Task to carry out - Transcribe only the lines of the listing below from the one holding "Fig 1. Overall workflow for inferring SATHCAP" through the one holding "Figure 20. Cross-sectional", inclusive, without any change.
** Opening Data supplied block **
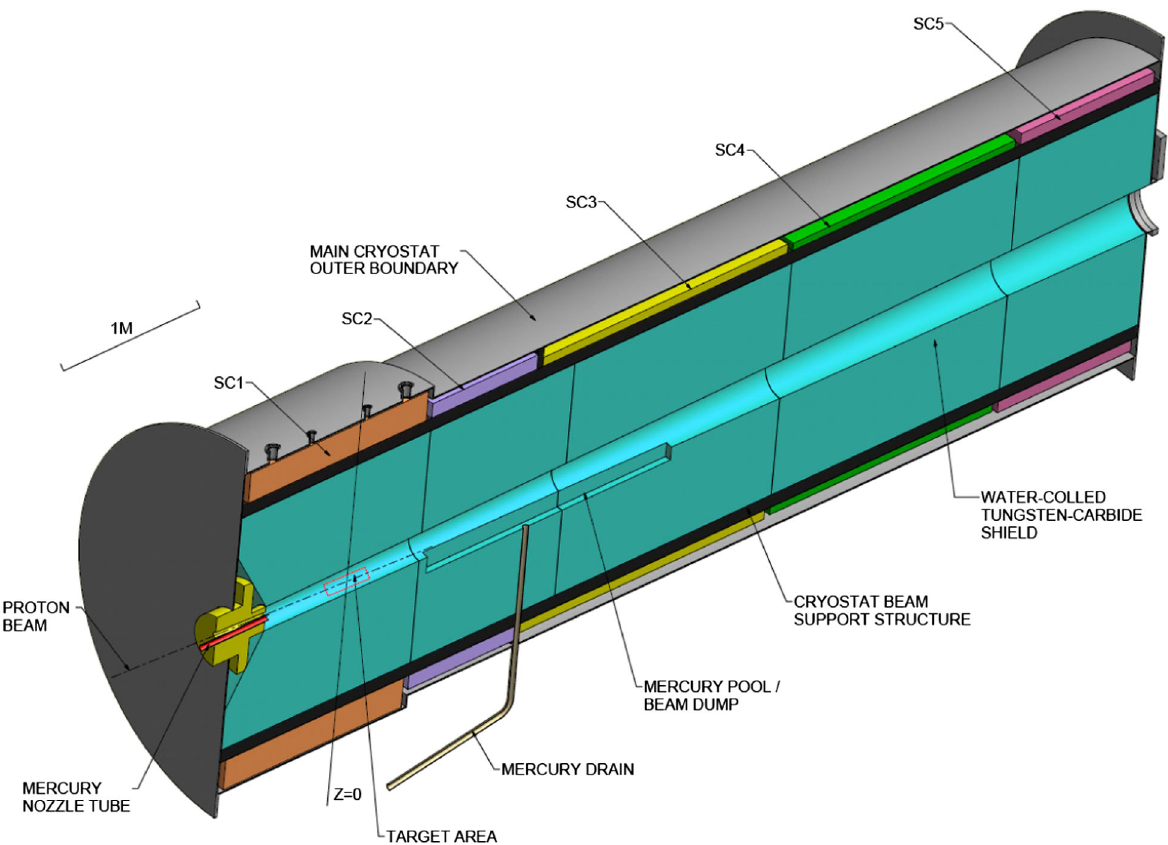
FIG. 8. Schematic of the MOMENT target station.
** Closing Data supplied block **
** Opening Data supplied block **
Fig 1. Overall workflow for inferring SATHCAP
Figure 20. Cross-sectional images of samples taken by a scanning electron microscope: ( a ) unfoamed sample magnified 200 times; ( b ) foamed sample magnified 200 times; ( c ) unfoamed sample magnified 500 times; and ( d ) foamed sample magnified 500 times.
** Closing Data supplied block **
Answer space -
Fig 1. Overall workflow for inferring SATHCAP
Figure 20. Cross-sectional images of samples taken by a scanning electron microscope: ( a ) unfoamed sample magnified 200 times; ( b ) foamed sample magnified 200 times; ( c ) unfoamed sample magnified 500 times; and ( d ) foamed sample magnified 500 times.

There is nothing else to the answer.